Bedrijven verliezen opdrachten door nijpend personeelstekort
Bijna de helft van de bedrijven die kampen met een tekort aan personeel, moet daardoor opdrachten afwijzen. Dat blijkt uit een peiling van HR-dienstverlener Liantis. “Wij hebben onlangs nog een opdracht doorgegeven aan een collega”, zegt Marc Hegge van het gelijknamige metaalbedrijf in Hamont-Achel.
Bijna de helft van de bedrijven (46 procent) kampt met een tekort aan personeel. Dat blijkt uit een bevraging van HR-dienstverlener Liantis bij ruim 1.000 Belgische kmo-ondernemers. De resultaten bevestigen dat de krapte op de arbeidsmarkt onverminderd aanhoudt. Opvallend is dat een aanzienlijk deel van de bedrijven die kampen met een personeelstekort, klanten moet doorsturen en opdrachten moet weigeren (46 procent). Anders wordt de werkdruk voor het bestaande personeel te groot.

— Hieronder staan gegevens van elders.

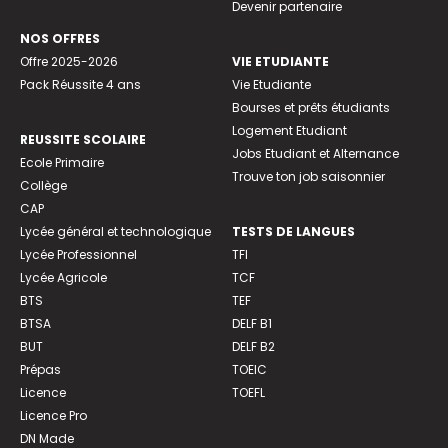
Devenir partenaire
NOS OFFRES
Offre 2025-2026
VIE ETUDIANTE
Pack Réussite 4 ans
Vie Etudiante
Bourses et prêts étudiants
Logement Etudiant
REUSSITE SCOLAIRE
Jobs Etudiant et Alternance
Ecole Primaire
Trouve ton job saisonnier
Collège
CAP
Lycée général et technologique
TESTS DE LANGUES
Lycée Professionnel
TFI
Lycée Agricole
TCF
BTS
TEF
BTSA
DELF B1
BUT
DELF B2
Prépas
TOEIC
Licence
TOEFL
Licence Pro
DN Made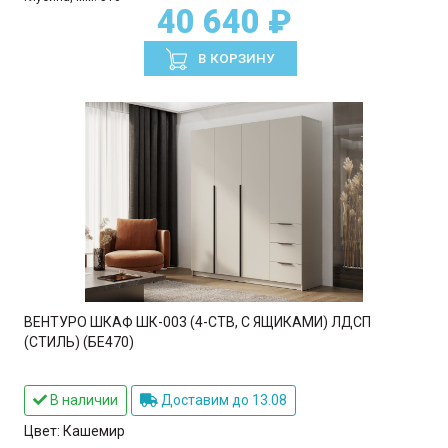
40 640 ₽
В КОРЗИНУ
ВЕНТУРО ШКАФ ШК-003 (4-СТВ, С ЯЩИКАМИ) ЛДСП
(СТИЛЬ) (БЕ470)
В наличии
Доставим до 13.08
Цвет:
Кашемир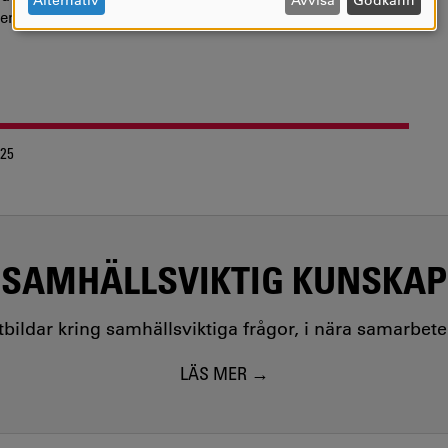
Alternativ
Avvisa
Godkänn
rhem i Arvika där du kan boka boende.
COOKIES
-25
SAMHÄLLSVIKTIG KUNSKAP
utbildar kring samhällsviktiga frågor, i nära samarbet
LÄS MER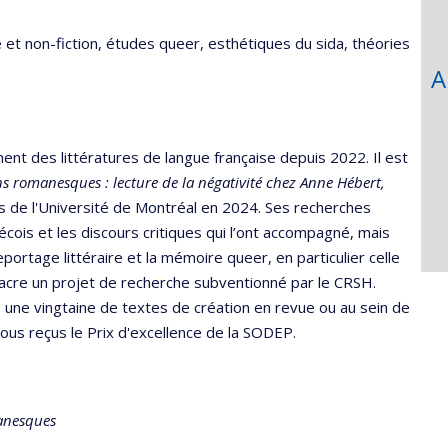
e et non-fiction, études queer, esthétiques du sida, théories
A
ment des littératures de langue française depuis 2022. Il est
ns romanesques : lecture de la négativité chez Anne Hébert,
 de l'Université de Montréal en 2024. Ses recherches
ois et les discours critiques qui l’ont accompagné, mais
portage littéraire et la mémoire queer, en particulier celle
nsacre un projet de recherche subventionné par le CRSH.
é une vingtaine de textes de création en revue ou au sein de
 tous reçus le Prix d'excellence de la SODEP.
anesques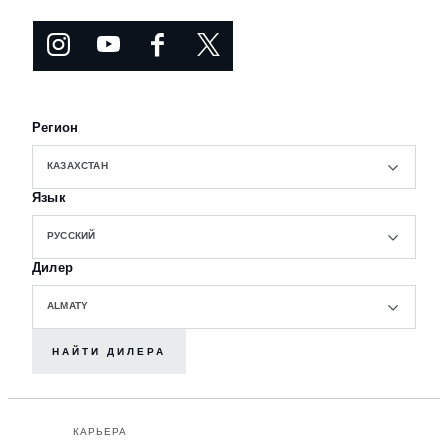
Регион
КАЗАХСТАН
Язык
РУССКИЙ
Дилер
ALMATY
НАЙТИ ДИЛЕРА
КАРЬЕРА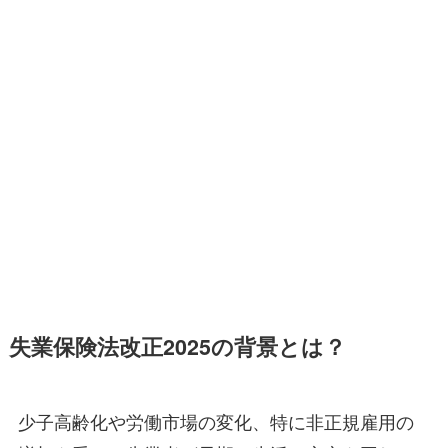
失業保険法改正2025の背景とは？
少子高齢化や労働市場の変化、特に非正規雇用の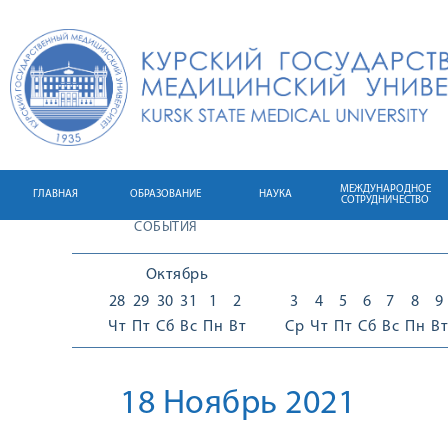
МЕЖДУНАРОДНОЕ
ГЛАВНАЯ
ОБРАЗОВАНИЕ
НАУКА
СОТРУДНИЧЕСТВО
СОБЫТИЯ
Октябрь
28
29
30
31
1
2
3
4
5
6
7
8
9
Чт
Пт
Сб
Вс
Пн
Вт
Ср
Чт
Пт
Сб
Вс
Пн
Вт
18 Ноябрь 2021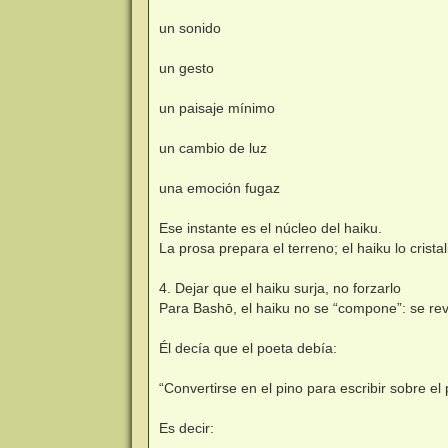
un sonido
un gesto
un paisaje mínimo
un cambio de luz
una emoción fugaz
Ese instante es el núcleo del haiku.
La prosa prepara el terreno; el haiku lo cristal
4. Dejar que el haiku surja, no forzarlo
Para Bashō, el haiku no se “compone”: se rev
Él decía que el poeta debía:
“Convertirse en el pino para escribir sobre el 
Es decir:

De combinatie van personeelstekort, stijgende loonkosten, de hogere eisen van klanten en het feit dat ondernemers nieuwe opdrachten moeten weigeren, brengt de duurzaamheid van organisaties in gevaar, zo luidt het. “Wat als de klanten afhaken en in de toekomst niet meer terugkeren?” vraagt Laurence Vanparys van Liantis Consult zich af. “Het personeelstekort heeft dus niet alleen risico’s op korte termijn, maar ook op langere termijn.” Een van de Limburgse kmo’s die niet alle klanten kunnen helpen, is het accountantskantoor Axentis in Dilsen-Stokkem. “Wij kunnen niet meer alle klanten aanvaarden”, zegt Charlotte Reyskens, die als accountant ook het personeelsbeleid op zich neemt. “Bij elke nieuwe aanvraag moeten we zorgvuldig bekijken of we het werk er nog bij kunnen nemen zonder dat we inboeten op kwaliteit. En dan moeten we al eens een klant teleurstellen. We kunnen ook niet te veel klanten aanvaarden, want dat verhoogt de werkdruk voor het personeel.” Axentis stelt momenteel zeventien mensen tewerk. “We zijn voortdurend op zoek naar nieuwe accountants en boekhouders, maar er studeren er gewoon veel te weinig af”, aldus Reyskens. “We investeren momenteel in een nieuw gebouw. Hopelijk kunnen we daar nieuwe medewerkers mee aantrekken.”
Automatisering
Een van de bedrijven die worstelen met een personeelstekort en daardoor opdrachten aan zijn neus voorbij ziet gaan, is het Noord-Limburgse metaalbedrijf Hegge. “We hebben het hele jaar door zo’n vijftien vacatures”, aldus Marc Hegge, die het bedrijf samen met zijn broer Luc leidt. “Sommige daarvan staan een half jaar open. Bovendien wordt het steeds moeilijker om de gaten op te vullen van medewerkers die met pensioen gaan.”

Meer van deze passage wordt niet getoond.